This weekend marked the one-year anniversary of the Valentine’s Day storm, which also marked the end of a particularly stormy three-month period. A new review article – ‘From months to minutes – exploring the value of high-resolution rainfall observation and prediction during the UK winter storms of 2013/2014’ – written by 16 Met Office co-authors reviews the accuracy of our forecasting and warning of severe weather during winter 2013-14, and assesses its performance.
The paper concludes that the “prolonged period of high impact weather experienced in the United Kingdom during the winter of 2013/14 was very well forecast by the operational tools available across space and time scales.”
Here Huw Lewis, the paper’s lead author, and Derrick Ryall, Head of the Public Weather Service, look at the extreme weather last year and the role of the Met Office in communicating severe weather through the National Severe Weather Warning Service.
Winter 2013/2014 in the United Kingdom was remarkable. The country was battered by at least 12 major winter storms over a three month period and was officially assessed as the stormiest period that the United Kingdom has experienced for at least 20 years.
The series of storms resulted in the wettest winter in almost 250 years (according to the England and Wales precipitation series from 1766), significantly wetter than the previous wettest winter in 1914/1915.
The extreme weather caused widespread flooding throughout Southern England and coastal damage – most notably in the South West and Norfolk coasts. The impact of the severe winter storms on individuals, businesses and the government were substantial, including several fatalities, widespread power cuts and damaged infrastructure.

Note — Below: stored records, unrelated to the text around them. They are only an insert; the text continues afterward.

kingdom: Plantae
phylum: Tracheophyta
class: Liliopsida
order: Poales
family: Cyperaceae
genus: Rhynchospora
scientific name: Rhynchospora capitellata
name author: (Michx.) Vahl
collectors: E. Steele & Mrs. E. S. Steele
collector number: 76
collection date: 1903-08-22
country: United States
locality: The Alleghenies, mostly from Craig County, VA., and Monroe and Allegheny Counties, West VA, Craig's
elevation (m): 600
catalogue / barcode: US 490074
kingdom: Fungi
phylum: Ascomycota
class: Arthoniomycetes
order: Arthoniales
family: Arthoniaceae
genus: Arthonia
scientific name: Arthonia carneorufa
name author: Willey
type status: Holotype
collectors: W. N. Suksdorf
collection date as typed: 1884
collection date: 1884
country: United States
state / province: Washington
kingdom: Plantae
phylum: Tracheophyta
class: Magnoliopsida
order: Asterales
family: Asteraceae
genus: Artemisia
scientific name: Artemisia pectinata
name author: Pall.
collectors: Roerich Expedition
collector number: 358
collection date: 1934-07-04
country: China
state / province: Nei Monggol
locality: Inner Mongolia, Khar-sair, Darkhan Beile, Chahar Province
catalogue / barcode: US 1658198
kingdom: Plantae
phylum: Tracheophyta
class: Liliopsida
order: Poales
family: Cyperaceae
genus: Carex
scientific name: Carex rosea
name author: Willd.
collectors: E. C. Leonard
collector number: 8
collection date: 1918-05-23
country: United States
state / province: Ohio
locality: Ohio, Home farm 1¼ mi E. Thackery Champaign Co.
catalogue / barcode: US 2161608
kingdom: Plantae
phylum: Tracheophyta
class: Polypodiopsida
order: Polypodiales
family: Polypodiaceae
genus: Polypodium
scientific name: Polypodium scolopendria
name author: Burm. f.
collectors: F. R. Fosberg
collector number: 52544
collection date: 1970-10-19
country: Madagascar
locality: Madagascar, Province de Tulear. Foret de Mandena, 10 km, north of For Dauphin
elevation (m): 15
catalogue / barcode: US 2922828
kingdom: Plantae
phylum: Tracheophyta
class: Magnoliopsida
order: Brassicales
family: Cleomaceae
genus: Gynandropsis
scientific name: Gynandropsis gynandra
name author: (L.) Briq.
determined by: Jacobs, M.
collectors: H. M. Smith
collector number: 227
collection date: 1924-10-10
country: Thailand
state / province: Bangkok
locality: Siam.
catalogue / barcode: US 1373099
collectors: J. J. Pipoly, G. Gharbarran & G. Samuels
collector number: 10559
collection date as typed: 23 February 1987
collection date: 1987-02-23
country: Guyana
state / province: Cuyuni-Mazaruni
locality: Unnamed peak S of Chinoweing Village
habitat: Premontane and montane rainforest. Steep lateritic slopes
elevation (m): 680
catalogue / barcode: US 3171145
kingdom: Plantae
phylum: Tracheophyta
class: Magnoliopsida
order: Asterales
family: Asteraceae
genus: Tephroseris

Recent advances in forecasting, technology and the scientific developments in meteorology have been considerable. These developments and improvements in accuracy mean that a four-day weather forecast is as accurate as a one-day forecast was just thirty years ago. During the course of last winter, the Met Office was able to use these forecasts to warn of any severe weather well in advance. In the case of the St Jude’s Day storm at the end of October 2013 warnings went out to the Government and the public five days before the storm even existed.
As the accuracy of weather forecasts has evolved, so has the communication of the potential impacts of severe weather. The National Severe Weather Warning Service enables more ‘weather decisions’ which in turn help to minimise the consequences of severe weather. The Met Office was at the heart of the government response to the storms, providing advice on weather impacts through the National Severe Weather Warning Service and Civil Contingency Advisors. The Met Office also worked very closely with both the national and regional media, who in turn played a key role in ensuring that the public were fully informed about the potential impacts of any up-coming weather.
In addition to the Public Weather Service, commercial partners and customers were also provided with detailed updates throughout the period in order for them to plan effectively for logistical issues. Together, these advanced warnings helped authorities, businesses and individuals to be better prepared to take mitigating actions.
Driving further improvements in accuracy and therefore reducing the lead time and increasing the detail of severe weather warnings is one of the Met Office’s key priorities . The ultimate aim is to improve the potential for users to plan preventative measures for severe weather events much further ahead. Underpinning all of these developments is a continuing programme of scientific research and access to enhanced supercomputing over the next few years.
Can I have a clarification, please?
By “the wettest winter in almost 250 years (according to the England and Wales precipitation series from 1766)”, do you mean, ‘since records began’? Or do you mean that there was an equally wet winter almost 250 years ago? If you mean the former it would be helpful in the fight against climate change denial if you could make that very clear, as some people prefer to interpret the statement ambiguously as proof that (I quote one of them), “there were wetter winters in the past”.
johnrussel40, can I have clarification please? You said,
“…..it would be helpful in the fight against climate change denial…..”
Climate change denial???
If by ‘climate change denial’ you mean people in ‘denial of the climate changing’ then they are few and far between. The climate is always changing.
However, if you mean ‘this was caused by mankind’ along the lines of ‘anthropological climate change denial’ then there are many. Some might take this wet period in question as ambiguous ‘proof’ that only man’s influence upon the world can cause this.
Please help the fight against ‘blind faith, manipulation and exploitation of ignorance’ by being more specific in apportioning blame.
Your point is irrelevant because the rainfall records are not even reliable prior to the 1950’s, but best of luck in finding a climate change denier. I’ve personally never come across anyone who denies the climate has changed. In fact all the people I’ve met believe the climate has been changing for the last 4.5 billion years.
It’s a shame that the PDF of the article isn’t available for any member of the public to freely download and read.
These developments and improvements in accuracy mean that a four-day weather forecast is as accurate as a one-day forecast was just thirty years ago.
That’s great news! So in 30×365 daily forecasts, you’ve quadrupled the time over which the forecasts have any accuracy.
So, that now means in 10950 years, the then four year global temperature will be as good as the present 1year forecast.
How many of the one year forecasts have you got even the correct sign? Is it 1 or 2 out of around 15?
So that means, based on the same rate of progress in 12965AD you will be getting around 90% of 4year global temperature forecasts wrong!
I sure wish I could be alive to see that!
WEather is not climate, as I am sure you have been told many times already.